Loire le 09 octobre 2014 - Emilie Massard - Actualités - article lu 580 fois

Logement - Mal-logement : un constat toujours amer
Les responsables du RAHL 42 et la Fondation Abbé Pierre ont présenté les chiffres et réfléchi à des solutions avec la salle (© Emilie Massard)

Ce n’est pas une surprise, pourtant les chiffres annoncés font toujours froid dans le dos.

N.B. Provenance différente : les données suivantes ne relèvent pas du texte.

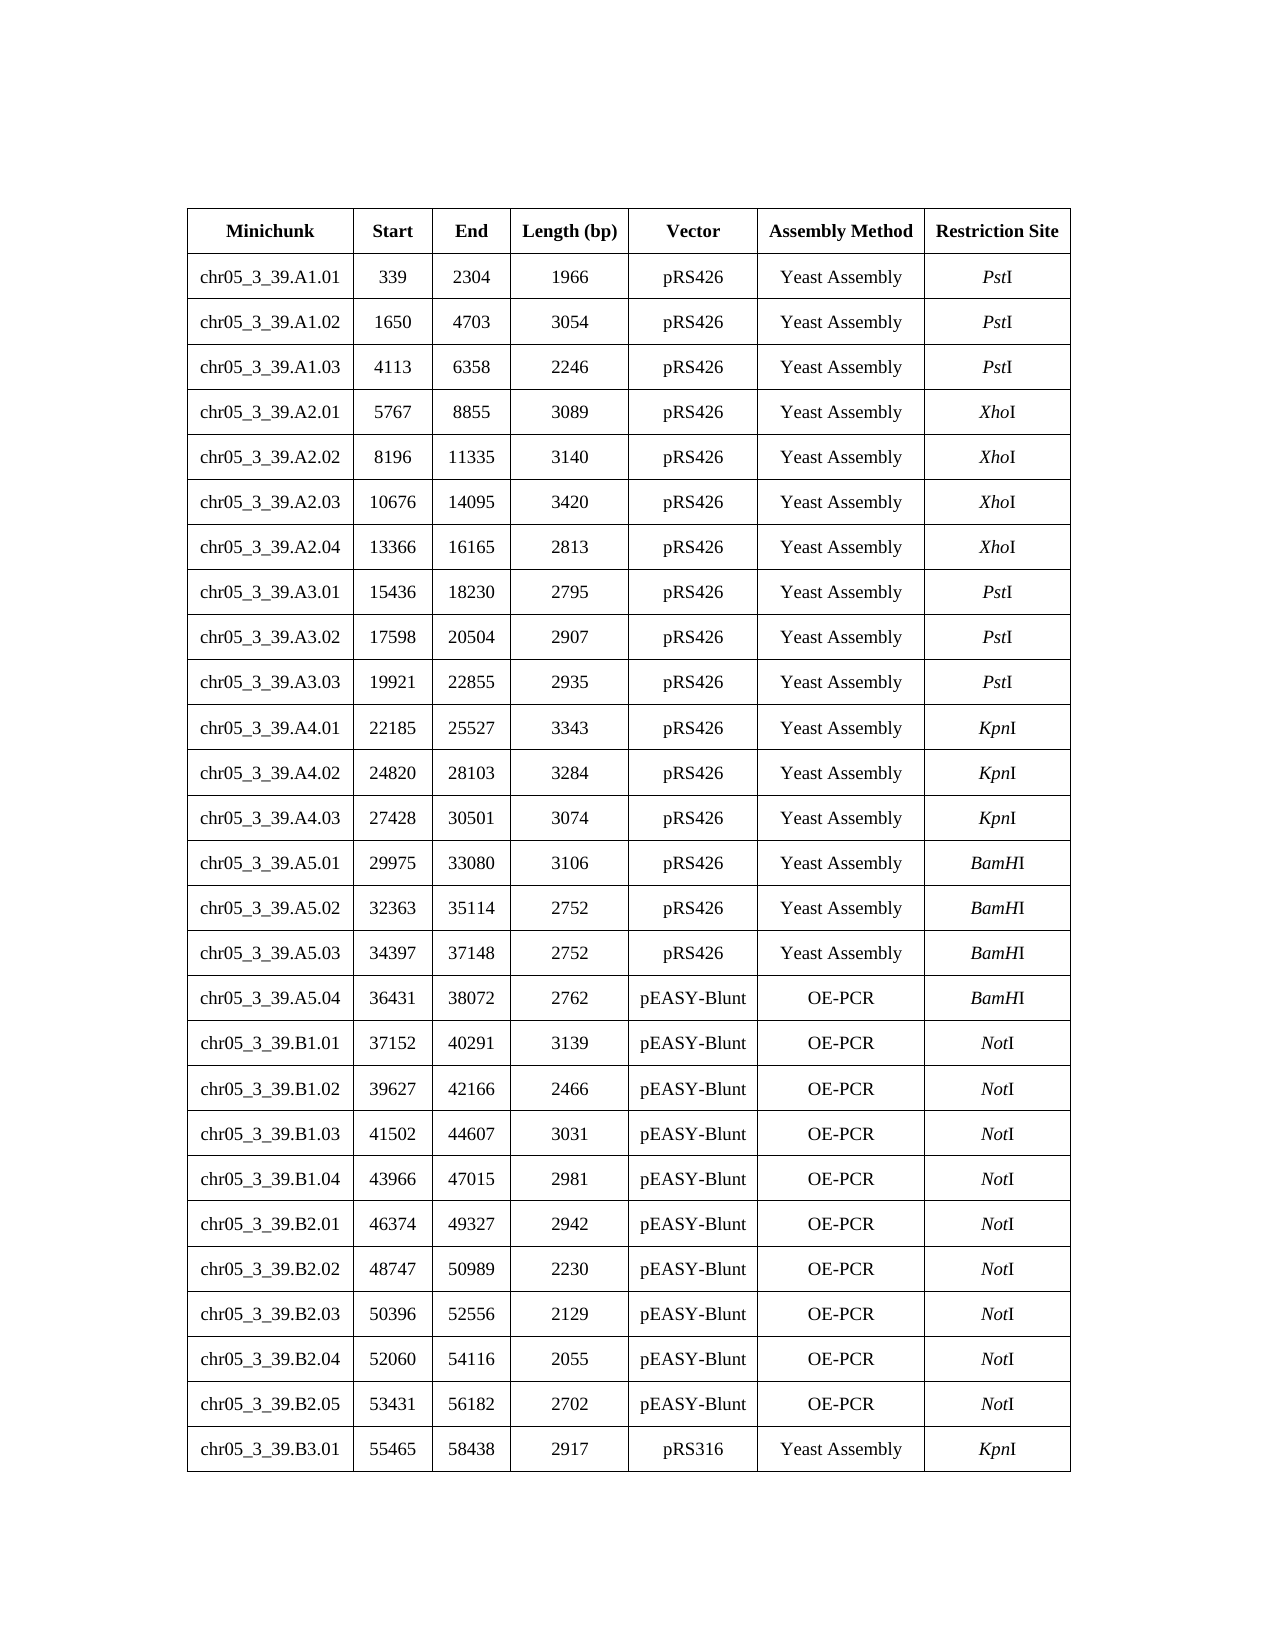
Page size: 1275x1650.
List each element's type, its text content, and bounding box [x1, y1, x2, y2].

Et ils ne vont pas en s’améliorant. « Les indicateurs socio-économiques sont dans le rouge dans le département, annonce Angélique Petit, chargée de mission au RAHL 42. Taux de chômage, nombre de bénéficiaires du RSA ou d’autres aides, nombre de personnes couvertes par la CMU, tous ces chiffres ne vont pas dans le bon sens. 14,4 % de la population vit aujourd’hui en-dessous du seuil de pauvreté, soit environ un quart des ménages ligériens. La précarisation se note également dans les logements sociaux, dans lesquels 23 % des ménages vivaient avec moins de 4 000 € par an (pour une personne seule) en 2013. » Autre chiffre assez parlant, les dossiers de surendettement ont augmenté de 7,5 % en 2013 par rapport à l’année précédente. Et alors que la Loire a un nombre de dossier proportionnellement plus élevé qu’au niveau régional, on comptait 8,2 % des dossiers concernés par une dette immobilière.
Si la précarisation de la population est en hausse, le RAHL 42 soulignait également la dégradation de la situation du parc immobilier ligérien. « L’habitat indigne est une problématique particulièrement importante dans la Loire. On estime le nombre de logements potentiellement indignes à plus de 10 000 dans le département, soit 3,8 % du parc de résidences principales privées contre 3 % à l'échelle régionale, précise Angélique Petit. Ils sont pour moitié situés en zones rurales, principalement occupés par des propriétaires occupants (60 %) et âgés (42 % ont plus de 60 ans). » Pour faire face, plusieurs dispositifs d’aides sont mis en place par les collectivités, par exemple le Fonds logement unique, dispensé par le conseil général, qui accorde une aide financière aux ménages pour l’accès ou le maintien dans un logement. Un fonds dont les demandes ont fait un bond en 2013, et dont la moitié concerne des aides pour l’énergie. Pour les plus démunis, la Loire dispose de 872 places d’hébergement généraliste, 1 104 places d’hébergement spécialisé pour les demandeurs d’asile et 1 371 logements adaptés. « Malgré cela, le 115 ne peut répondre favorablement à toutes les demandes faute de place disponible. Il y a malheureusement une rotation faible en Centre d’hébergement et de réinsertion sociale et en maison relais. Nous manquons de réponses face à la problématique des jeunes, notamment sans ressources. Nous manquons également d’outils performants pour évaluer les besoins », conclu Angélique Petit.